**EXTRACT:**
****
Debunk attempt twenty-five

Again, you rest your entire case (as you admit) on this plainly wrong reading of the return law. Here, let me quote a Talmudic commentator who says the exact opposite thing that you do and even quotes Deuteronomy 22 as support for returning escaped slaves: The Gemara states that verse is referring to a slave who escaped from outside of Eretz Yisrael to Eretz Yisrael, 

The Gemara, a part of the Talmud, was written around 500 AD by scholars in Babylonia. The Gemara is a commentary on the Mishnah, a written version of the Oral Torah that was completed around 200 AD.

Deuteronomy was written around 630 BC; what was this interpreation based on? From something in the text?  What would that be? Show me where you getr that idea from the text: 

DT 23:14-16 Because the Lord your God walks in the midst of your camp, to deliver you and to give up your enemies before you, therefore your camp must be holy, so that he may not see anything indecent among you and turn away from you.15 “You shall not give up to his master a slave who has escaped from his master to you. 16 He shall dwell with you, in your midst, in the place that he shall choose within one of your towns, wherever it suits him. You shall not wrong him.

This  law applies to ALL slaves who have escaped from their masters

a. The decisive factor is that the text itself does not limit the law to foreign slaves  

b. This law would put pressure on the system of slavery in Israel to be of such a nature that it would be beneficial/tolerable to the slave. Though it could be abused, it would place strong pressure on Israelite society for justice in this area which would be in line with Anti-Oppression laws - 

When a stranger sojourns with you in your land, you shall not do him wrong. 34 You shall treat the stranger who sojourns with you as the native among you, and you shall love him as yourself, for you were strangers in the land of Egypt: I am the Lord your God. [Leviticus 19:33-34]

You shall not oppress a sojourner. You know the heart of a sojourner, for you were sojourners in the land of Egypt [Exodus 23:9]

The fact is Israel was not free to treat foreigners wrongly or oppress them; and were, in fact to, commanded to love them.
****
**EXERCISE TASKS:**
a: From the text on the escaped-slave law, output everything from "Again, you rest" down to "around 200 AD.".
b: Pick up the argument on the escaped-slave law and keep writing from its last sentence.

**MATERIAL PROVIDED:**
****
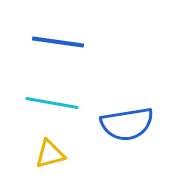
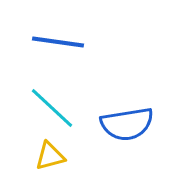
cyan line: moved 5 px down; rotated 33 degrees clockwise
yellow triangle: moved 2 px down
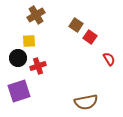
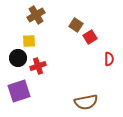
****
**EXERCISE RESULTS:**
a:
Again, you rest your entire case (as you admit) on this plainly wrong reading of the return law. Here, let me quote a Talmudic commentator who says the exact opposite thing that you do and even quotes Deuteronomy 22 as support for returning escaped slaves: The Gemara states that verse is referring to a slave who escaped from outside of Eretz Yisrael to Eretz Yisrael, 

The Gemara, a part of the Talmud, was written around 500 AD by scholars in Babylonia. The Gemara is a commentary on the Mishnah, a written version of the Oral Torah that was completed around 200 AD.

b:
c. The fact that ANE cultures had both treaties that dealt with foreign runaway slaves and laws that dealt with internal runaway slaves may favor seeing this law as dealing with both.

Not a single one proposes an interpretation remotely similar to yours. Why do you think that is?

Incorrect. Two who do are Matthew Poole, see English Annotations on the Holy Bible and Christopher J.H. Wright in New International Biblical Commentary: Deuteronomy And of course the  one I cited in the original Seven Facts about Slavery article: 

HANEL Page 1007: "A slave could also be freed by running away. According to Deuteronomy, a runaway slave is not to be returned to his master. He should be sheltered if he wishes or allowed to go free, and he must not be taken advantage of. This provision is strikingly different from the laws of slavery in the surrounding nations, and is explained as due to Israel's own history as slaves. It would have the effect of turning slavery into a voluntary institution.

Debunk attempt twenty-six

Leviticus 25:47 states that the strangers living within Israel could “become rich.” In other words, a foreign slave could eventually get out of poverty, become self-sustaining, and thus wouldn’t have to be a slave anymore.

Your reading here is completely and absurdly wrong,... let me point out the obvious: Leviticus 25:47 speaks about foreigners. Foreigners, obviously, were not all slaves!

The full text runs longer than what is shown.